Depending on the type and route of exposure, aluminium clearance has been characterized to obviously have multiple half-times and is therefore estimated in hours, days and years. Most of the Aluminium was eliminated within the first week; the terminal half-life probably represents less than 1% of the injected aluminium.

Source:

1) Background document for development of WHOGuidelines for Drinking-water Quality,

     WHO/SDE/WSH/03.04/53

2) „HUMAN HEALTH RISK ASSESSMENT FOR ALUMINIUM, ALUMINIUM OXIDE, AND

    ALUMINIUM HYDROXIDE“,Daniel Krewski, Robert A Yokel, Evert Nieboer, David

   Borchelt, Joshua Cohen, Jean Harry7, Sam Kacew, Joan Lindsay, Amal M Mahfouz,

   Virginie Rondeau; available at:http://www.world-aluminium.org/cache/fl0000237.pdf

 

 

Summary of Silicon toxicokinetics

 

 

Distribution and metabolism

 

Silicon is a component of serum, being present in the form of non proteinbound orthosilicic acid. Its metabolic pathways are only partially understood. Silicic acid is thought to be the form present in blood.

 

The highest silicon levels, among human tissues, are found in the walls of the aorta, tendons, aponeuroses and skin. In dialysis patients silicon has been found in the liver, spleen and lung.

 

In rats given intra-cardiac injections of 31silicon labelled silicic acid, one hour after dosing the highest levels were found in the kidney, liver and lungs with moderate amounts being found in bone, skin, muscle, testes and spleen. The levels then began to decline when measured 2 and 4 hours after dosing Brain tissue contained negligible amounts of silicon suggesting active exclusion by the blood-brain barrier.

 

Silicon can be detected in small areas of ossifying bone during the early stages of mineralisation.

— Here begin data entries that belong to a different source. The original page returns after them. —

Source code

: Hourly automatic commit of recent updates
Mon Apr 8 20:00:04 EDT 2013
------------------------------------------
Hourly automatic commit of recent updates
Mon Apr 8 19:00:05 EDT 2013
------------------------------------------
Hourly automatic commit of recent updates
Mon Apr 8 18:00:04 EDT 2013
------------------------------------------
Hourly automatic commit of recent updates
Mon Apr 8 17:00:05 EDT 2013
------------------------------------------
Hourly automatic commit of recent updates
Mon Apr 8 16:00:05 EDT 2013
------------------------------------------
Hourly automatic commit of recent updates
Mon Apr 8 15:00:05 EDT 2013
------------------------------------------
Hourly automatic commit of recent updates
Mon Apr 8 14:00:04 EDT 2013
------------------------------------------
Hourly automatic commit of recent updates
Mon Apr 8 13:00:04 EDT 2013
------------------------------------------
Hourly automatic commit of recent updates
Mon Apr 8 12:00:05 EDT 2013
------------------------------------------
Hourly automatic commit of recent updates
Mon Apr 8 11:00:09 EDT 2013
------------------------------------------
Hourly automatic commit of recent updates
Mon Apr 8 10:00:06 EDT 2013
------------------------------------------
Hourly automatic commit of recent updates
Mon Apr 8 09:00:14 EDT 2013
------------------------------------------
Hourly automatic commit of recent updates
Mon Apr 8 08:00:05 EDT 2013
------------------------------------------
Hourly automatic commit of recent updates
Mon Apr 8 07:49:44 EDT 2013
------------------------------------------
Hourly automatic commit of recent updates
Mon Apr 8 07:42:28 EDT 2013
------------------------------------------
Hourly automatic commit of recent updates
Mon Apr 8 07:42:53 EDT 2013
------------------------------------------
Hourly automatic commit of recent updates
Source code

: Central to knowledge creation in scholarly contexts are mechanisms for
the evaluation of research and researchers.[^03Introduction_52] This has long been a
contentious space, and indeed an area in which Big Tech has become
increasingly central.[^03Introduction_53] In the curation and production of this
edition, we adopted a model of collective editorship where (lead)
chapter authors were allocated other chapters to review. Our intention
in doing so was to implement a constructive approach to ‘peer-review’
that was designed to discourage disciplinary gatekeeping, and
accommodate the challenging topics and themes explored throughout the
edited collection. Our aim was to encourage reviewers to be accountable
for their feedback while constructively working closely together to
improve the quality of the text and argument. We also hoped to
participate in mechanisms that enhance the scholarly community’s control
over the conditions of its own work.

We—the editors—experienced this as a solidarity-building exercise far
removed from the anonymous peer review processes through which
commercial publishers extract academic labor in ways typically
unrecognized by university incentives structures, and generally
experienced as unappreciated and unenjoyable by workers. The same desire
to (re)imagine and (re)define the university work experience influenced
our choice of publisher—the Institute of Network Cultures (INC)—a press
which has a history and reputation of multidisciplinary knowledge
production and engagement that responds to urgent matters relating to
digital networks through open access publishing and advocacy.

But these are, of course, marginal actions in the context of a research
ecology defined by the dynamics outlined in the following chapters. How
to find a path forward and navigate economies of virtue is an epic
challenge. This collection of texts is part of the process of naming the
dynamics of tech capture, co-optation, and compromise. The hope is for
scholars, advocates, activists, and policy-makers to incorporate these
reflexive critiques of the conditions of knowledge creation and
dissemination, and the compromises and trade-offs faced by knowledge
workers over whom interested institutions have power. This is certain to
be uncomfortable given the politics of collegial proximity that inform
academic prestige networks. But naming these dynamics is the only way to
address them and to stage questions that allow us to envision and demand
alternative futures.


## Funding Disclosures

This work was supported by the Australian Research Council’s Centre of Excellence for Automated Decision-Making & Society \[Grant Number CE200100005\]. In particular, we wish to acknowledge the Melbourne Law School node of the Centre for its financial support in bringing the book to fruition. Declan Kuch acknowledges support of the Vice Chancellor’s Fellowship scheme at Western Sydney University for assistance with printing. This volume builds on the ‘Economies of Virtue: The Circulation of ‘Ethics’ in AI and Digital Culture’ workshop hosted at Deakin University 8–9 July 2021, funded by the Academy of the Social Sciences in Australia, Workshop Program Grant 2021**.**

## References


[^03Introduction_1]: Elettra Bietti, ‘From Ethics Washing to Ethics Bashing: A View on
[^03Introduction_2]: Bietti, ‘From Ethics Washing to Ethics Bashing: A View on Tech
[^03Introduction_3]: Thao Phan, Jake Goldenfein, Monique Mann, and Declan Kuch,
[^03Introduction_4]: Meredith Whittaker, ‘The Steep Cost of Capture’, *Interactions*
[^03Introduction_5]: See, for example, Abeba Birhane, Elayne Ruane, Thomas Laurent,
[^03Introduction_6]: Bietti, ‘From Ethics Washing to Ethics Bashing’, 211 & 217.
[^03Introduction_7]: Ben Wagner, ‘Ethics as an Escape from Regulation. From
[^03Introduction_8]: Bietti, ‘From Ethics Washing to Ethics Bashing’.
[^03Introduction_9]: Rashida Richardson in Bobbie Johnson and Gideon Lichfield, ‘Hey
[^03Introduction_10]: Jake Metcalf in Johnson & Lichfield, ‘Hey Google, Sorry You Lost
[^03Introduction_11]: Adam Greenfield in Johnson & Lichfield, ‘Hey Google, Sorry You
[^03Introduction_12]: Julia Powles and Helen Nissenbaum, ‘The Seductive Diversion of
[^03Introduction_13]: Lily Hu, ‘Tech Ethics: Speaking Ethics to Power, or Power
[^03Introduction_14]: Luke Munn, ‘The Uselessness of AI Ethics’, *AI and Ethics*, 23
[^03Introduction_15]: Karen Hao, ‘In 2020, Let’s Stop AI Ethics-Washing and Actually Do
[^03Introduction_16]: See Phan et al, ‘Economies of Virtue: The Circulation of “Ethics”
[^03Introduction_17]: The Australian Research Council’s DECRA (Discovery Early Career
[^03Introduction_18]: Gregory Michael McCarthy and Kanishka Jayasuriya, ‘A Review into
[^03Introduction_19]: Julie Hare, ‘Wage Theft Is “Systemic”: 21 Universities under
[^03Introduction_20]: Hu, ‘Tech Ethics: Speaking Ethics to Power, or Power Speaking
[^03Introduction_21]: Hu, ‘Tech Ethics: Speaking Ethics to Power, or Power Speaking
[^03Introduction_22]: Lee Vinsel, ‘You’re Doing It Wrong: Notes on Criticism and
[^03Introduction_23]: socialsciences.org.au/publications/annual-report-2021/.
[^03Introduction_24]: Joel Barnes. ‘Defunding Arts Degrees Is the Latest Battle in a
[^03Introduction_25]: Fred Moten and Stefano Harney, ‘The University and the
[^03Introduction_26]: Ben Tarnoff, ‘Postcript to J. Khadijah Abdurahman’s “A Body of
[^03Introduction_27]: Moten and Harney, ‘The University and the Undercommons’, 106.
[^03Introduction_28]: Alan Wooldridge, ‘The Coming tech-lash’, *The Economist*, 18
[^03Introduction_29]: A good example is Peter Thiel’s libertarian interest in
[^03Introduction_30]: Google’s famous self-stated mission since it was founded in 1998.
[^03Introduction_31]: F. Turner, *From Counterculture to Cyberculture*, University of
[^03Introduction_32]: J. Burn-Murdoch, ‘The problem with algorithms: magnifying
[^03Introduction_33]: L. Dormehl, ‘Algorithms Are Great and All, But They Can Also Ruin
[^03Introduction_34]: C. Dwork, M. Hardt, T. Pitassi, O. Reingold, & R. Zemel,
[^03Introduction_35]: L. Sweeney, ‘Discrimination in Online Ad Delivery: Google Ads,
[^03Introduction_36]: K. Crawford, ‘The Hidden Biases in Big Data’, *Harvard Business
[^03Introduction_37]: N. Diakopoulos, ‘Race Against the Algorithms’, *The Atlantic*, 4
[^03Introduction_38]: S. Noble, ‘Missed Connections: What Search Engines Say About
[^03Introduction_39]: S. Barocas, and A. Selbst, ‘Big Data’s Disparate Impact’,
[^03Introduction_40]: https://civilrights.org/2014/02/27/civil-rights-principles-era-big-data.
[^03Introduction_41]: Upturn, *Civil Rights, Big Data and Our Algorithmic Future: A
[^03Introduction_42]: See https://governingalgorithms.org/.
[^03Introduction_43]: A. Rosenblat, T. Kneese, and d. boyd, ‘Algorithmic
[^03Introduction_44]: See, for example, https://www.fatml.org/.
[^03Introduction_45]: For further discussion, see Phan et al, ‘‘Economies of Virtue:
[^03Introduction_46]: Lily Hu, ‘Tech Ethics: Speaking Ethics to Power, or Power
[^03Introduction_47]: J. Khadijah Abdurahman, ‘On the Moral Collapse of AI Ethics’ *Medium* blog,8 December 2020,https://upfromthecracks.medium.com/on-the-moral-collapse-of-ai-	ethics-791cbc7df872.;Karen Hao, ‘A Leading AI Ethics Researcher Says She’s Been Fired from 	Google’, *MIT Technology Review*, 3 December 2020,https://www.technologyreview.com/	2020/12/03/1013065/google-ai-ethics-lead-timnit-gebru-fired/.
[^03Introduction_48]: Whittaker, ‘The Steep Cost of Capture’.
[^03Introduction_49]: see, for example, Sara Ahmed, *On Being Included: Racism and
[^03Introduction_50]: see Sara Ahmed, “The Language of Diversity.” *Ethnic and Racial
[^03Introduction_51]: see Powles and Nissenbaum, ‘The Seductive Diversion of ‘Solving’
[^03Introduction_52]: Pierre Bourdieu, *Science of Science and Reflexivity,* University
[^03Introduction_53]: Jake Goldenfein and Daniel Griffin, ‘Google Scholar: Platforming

The silicon content of young osteoid tissue increases markedly, together with that of calcium, but at more advanced stages of bone formation, when calcification sets in, the silicon content decreases again to trace levels. The element is located within the mitochondria of the osteoblast.

 

It has been shown that silicon concentrations in human arteries decrease with increasing age and with the onset of atherosclerosis. Several reports have independently confirmed a decline in silicon with age in some animal tissues, but ist causes and possible relevance to the ageing process remain unknown.

 

 

Excretion

 

The kidneys play the main role in silicon excretion. It is excreted in urine in the form of the orthosilicic anion bound mainly with magnesium or calcium cations. Significant correlations

were observed between creatinine clearance and silicon levels in serum and urine. Renal clearance was 82-96 ml/min suggesting high renal filterability.

 

In patients suffering from chronic renal failure, urinary silicon excretion was decreased and serum silicon levels increased. Silicon excretion was not increased in 391 patients with renal stones compared to 370 healthy controls and no relationship with calcium or oxalate excretion was apparent.

 

Elimination of radiolabelled silicic acid in a human volunteer indicated two simultaneous first-order processes with half lives of 2.7 and 11.3 hours respectively. Elimination was essentially complete after 48 hours and was equivalent to 36% of the dose given. 90% of the absorbed silicon was rapidly eliminated and was probably retained in the extracellular fluid volume while the slowly eliminated silicon could represent intra-cellular silicon.

 

Silicon is also excreted, in smaller quantities, via the faeces.